Governadores veem exclusão de Estados e municípios de comitê como ‘agressão’ e pedem mudança

Decreto do presidente Jair Bolsonaro sobre grupo de enfrentamento à Covid não faz menção a representantes de Estados e municípios; assunto foi tema de reunião com Rodrigo Pacheco

O decreto do presidente Jair Bolsonaro sobre a criação do comitê de coordenação nacional para o enfrentamento da pandemia da Covid-19 não foi bem recebido pelos governadores. O texto publicado no Diário Oficial da União desta sexta-feira, 26, não faz menção aos gestores estaduais e municipais e foi visto como uma “desnecessária agressão” no momento em que os chefes dos três Poderes falam em união para enfrentar o pior momento da crise sanitária no país.

De acordo com o decreto, o comitê de crise, anunciado por Bolsonaro na quarta-feira, 24, é composto pelo presidente da República, pelo presidente do Senado, Rodrigo Pacheco (DEM-MG), e por uma autoridade designada pelo Conselho Nacional de Justiça (CNJ). “O coordenador do comitê de coordenação poderá convidar para participar das reuniões, sempre que solicitado por qualquer dos membros, autoridades representantes de órgãos e entidades, públicos e privados, e especialistas de notório conhecimento na questão que será debatida”, diz o texto.

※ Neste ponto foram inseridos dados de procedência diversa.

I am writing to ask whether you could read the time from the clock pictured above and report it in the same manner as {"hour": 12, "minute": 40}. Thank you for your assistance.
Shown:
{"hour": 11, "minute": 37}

A exclusão de governadores e prefeitos foi tema da reunião dos chefes dos Estados com Pacheco, na manhã desta sexta-feira, 26. “O que o decreto presidencial de hoje traz? Institui o comitê de coordenação nacional para o enfrentamento da pandemia. Vossa Excelência, como professor de direito constitucional que o é, lembra bem que o termo nacional se refere à federação, não à esfera federal apenas. Como podemos achar que há coordenação nacional sem Estados e municípios? Como, se os leitos estão nos Estados e municípios, se estamos lidando com isso há um ano? Esse decreto não é de coordenação nacional, está errado. É uma desnecessária agressão”, disse o governador do Maranhão, Flávio Dino (PCdoB), se dirigindo a Pacheco. “O senhor presidente da República, não sei por quais razões, tem raiva da federação. Tem raiva dos governadores, dos prefeitos. Ele não gosta de dialogar com os Estados”, acrescentou.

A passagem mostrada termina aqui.